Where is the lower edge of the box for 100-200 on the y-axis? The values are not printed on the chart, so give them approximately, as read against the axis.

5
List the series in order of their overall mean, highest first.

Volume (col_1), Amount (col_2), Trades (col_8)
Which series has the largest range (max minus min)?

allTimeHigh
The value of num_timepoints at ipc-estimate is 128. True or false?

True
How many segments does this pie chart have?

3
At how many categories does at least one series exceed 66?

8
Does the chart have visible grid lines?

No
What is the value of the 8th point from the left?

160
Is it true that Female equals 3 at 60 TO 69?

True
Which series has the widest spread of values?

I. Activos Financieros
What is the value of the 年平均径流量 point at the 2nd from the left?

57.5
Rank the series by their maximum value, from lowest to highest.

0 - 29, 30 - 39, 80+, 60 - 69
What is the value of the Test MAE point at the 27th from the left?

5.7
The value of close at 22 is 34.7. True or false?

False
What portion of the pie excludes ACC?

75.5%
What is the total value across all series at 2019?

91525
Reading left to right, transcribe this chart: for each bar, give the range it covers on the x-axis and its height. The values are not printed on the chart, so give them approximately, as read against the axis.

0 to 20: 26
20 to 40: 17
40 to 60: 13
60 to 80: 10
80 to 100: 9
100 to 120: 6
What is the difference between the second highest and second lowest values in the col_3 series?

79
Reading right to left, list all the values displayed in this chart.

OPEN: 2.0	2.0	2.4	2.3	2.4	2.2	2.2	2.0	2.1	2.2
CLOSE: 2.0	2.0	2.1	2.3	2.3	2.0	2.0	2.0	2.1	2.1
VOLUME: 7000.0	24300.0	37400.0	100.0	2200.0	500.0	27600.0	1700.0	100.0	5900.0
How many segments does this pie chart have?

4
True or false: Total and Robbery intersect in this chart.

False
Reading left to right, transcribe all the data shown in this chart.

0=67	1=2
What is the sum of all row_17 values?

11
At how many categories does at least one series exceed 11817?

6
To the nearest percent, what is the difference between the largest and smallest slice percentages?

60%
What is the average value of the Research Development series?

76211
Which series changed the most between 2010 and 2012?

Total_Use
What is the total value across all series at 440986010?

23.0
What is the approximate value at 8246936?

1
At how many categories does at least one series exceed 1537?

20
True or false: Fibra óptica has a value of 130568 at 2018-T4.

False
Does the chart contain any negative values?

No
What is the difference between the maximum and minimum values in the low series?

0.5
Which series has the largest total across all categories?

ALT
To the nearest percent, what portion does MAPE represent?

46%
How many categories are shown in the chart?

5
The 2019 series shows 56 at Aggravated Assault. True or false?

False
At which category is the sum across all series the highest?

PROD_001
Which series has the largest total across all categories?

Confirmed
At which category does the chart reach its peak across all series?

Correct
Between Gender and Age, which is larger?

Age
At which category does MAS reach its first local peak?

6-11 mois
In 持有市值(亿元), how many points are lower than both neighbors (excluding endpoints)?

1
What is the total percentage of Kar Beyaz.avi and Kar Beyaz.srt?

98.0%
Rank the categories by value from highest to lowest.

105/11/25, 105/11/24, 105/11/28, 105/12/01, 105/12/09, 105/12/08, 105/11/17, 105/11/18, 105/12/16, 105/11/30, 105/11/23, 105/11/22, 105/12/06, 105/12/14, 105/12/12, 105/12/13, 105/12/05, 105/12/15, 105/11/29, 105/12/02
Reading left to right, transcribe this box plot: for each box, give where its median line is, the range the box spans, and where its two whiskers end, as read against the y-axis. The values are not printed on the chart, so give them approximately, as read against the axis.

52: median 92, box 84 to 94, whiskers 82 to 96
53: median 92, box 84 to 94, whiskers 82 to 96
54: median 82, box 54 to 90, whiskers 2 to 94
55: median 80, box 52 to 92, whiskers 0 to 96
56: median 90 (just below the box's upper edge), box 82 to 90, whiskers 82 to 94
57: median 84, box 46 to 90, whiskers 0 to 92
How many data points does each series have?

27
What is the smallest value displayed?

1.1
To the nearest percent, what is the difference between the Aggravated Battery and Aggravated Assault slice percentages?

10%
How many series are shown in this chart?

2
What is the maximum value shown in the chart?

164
**********
TASK - Format every line of the items above as a JSON array of strings, one string per line, omitting blank lines.

TASK SOLUTION -
[
  "Where is the lower edge of the box for 100-200 on the y-axis? The values are not printed on the chart, so give them approximately, as read against the axis.",
  "5",
  "List the series in order of their overall mean, highest first.",
  "Volume (col_1), Amount (col_2), Trades (col_8)",
  "Which series has the largest range (max minus min)?",
  "allTimeHigh",
  "The value of num_timepoints at ipc-estimate is 128. True or false?",
  "True",
  "How many segments does this pie chart have?",
  "3",
  "At how many categories does at least one series exceed 66?",
  "8",
  "Does the chart have visible grid lines?",
  "No",
  "What is the value of the 8th point from the left?",
  "160",
  "Is it true that Female equals 3 at 60 TO 69?",
  "True",
  "Which series has the widest spread of values?",
  "I. Activos Financieros",
  "What is the value of the 年平均径流量 point at the 2nd from the left?",
  "57.5",
  "Rank the series by their maximum value, from lowest to highest.",
  "0 - 29, 30 - 39, 80+, 60 - 69",
  "What is the value of the Test MAE point at the 27th from the left?",
  "5.7",
  "The value of close at 22 is 34.7. True or false?",
  "False",
  "What portion of the pie excludes ACC?",
  "75.5%",
  "What is the total value across all series at 2019?",
  "91525",
  "Reading left to right, transcribe this chart: for each bar, give the range it covers on the x-axis and its height. The values are not printed on the chart, so give them approximately, as read against the axis.",
  "0 to 20: 26",
  "20 to 40: 17",
  "40 to 60: 13",
  "60 to 80: 10",
  "80 to 100: 9",
  "100 to 120: 6",
  "What is the difference between the second highest and second lowest values in the col_3 series?",
  "79",
  "Reading right to left, list all the values displayed in this chart.",
  "OPEN: 2.0\t2.0\t2.4\t2.3\t2.4\t2.2\t2.2\t2.0\t2.1\t2.2",
  "CLOSE: 2.0\t2.0\t2.1\t2.3\t2.3\t2.0\t2.0\t2.0\t2.1\t2.1",
  "VOLUME: 7000.0\t24300.0\t37400.0\t100.0\t2200.0\t500.0\t27600.0\t1700.0\t100.0\t5900.0",
  "How many segments does this pie chart have?",
  "4",
  "True or false: Total and Robbery intersect in this chart.",
  "False",
  "Reading left to right, transcribe all the data shown in this chart.",
  "0=67\t1=2",
  "What is the sum of all row_17 values?",
  "11",
  "At how many categories does at least one series exceed 11817?",
  "6",
  "To the nearest percent, what is the difference between the largest and smallest slice percentages?",
  "60%",
  "What is the average value of the Research Development series?",
  "76211",
  "Which series changed the most between 2010 and 2012?",
  "Total_Use",
  "What is the total value across all series at 440986010?",
  "23.0",
  "What is the approximate value at 8246936?",
  "1",
  "At how many categories does at least one series exceed 1537?",
  "20",
  "True or false: Fibra óptica has a value of 130568 at 2018-T4.",
  "False",
  "Does the chart contain any negative values?",
  "No",
  "What is the difference between the maximum and minimum values in the low series?",
  "0.5",
  "Which series has the largest total across all categories?",
  "ALT",
  "To the nearest percent, what portion does MAPE represent?",
  "46%",
  "How many categories are shown in the chart?",
  "5",
  "The 2019 series shows 56 at Aggravated Assault. True or false?",
  "False",
  "At which category is the sum across all series the highest?",
  "PROD_001",
  "Which series has the largest total across all categories?",
  "Confirmed",
  "At which category does the chart reach its peak across all series?",
  "Correct",
  "Between Gender and Age, which is larger?",
  "Age",
  "At which category does MAS reach its first local peak?",
  "6-11 mois",
  "In 持有市值(亿元), how many points are lower than both neighbors (excluding endpoints)?",
  "1",
  "What is the total percentage of Kar Beyaz.avi and Kar Beyaz.srt?",
  "98.0%",
  "Rank the categories by value from highest to lowest.",
  "105/11/25, 105/11/24, 105/11/28, 105/12/01, 105/12/09, 105/12/08, 105/11/17, 105/11/18, 105/12/16, 105/11/30, 105/11/23, 105/11/22, 105/12/06, 105/12/14, 105/12/12, 105/12/13, 105/12/05, 105/12/15, 105/11/29, 105/12/02",
  "Reading left to right, transcribe this box plot: for each box, give where its median line is, the range the box spans, and where its two whiskers end, as read against the y-axis. The values are not printed on the chart, so give them approximately, as read against the axis.",
  "52: median 92, box 84 to 94, whiskers 82 to 96",
  "53: median 92, box 84 to 94, whiskers 82 to 96",
  "54: median 82, box 54 to 90, whiskers 2 to 94",
  "55: median 80, box 52 to 92, whiskers 0 to 96",
  "56: median 90 (just below the box's upper edge), box 82 to 90, whiskers 82 to 94",
  "57: median 84, box 46 to 90, whiskers 0 to 92",
  "How many data points does each series have?",
  "27",
  "What is the smallest value displayed?",
  "1.1",
  "To the nearest percent, what is the difference between the Aggravated Battery and Aggravated Assault slice percentages?",
  "10%",
  "How many series are shown in this chart?",
  "2",
  "What is the maximum value shown in the chart?",
  "164"
]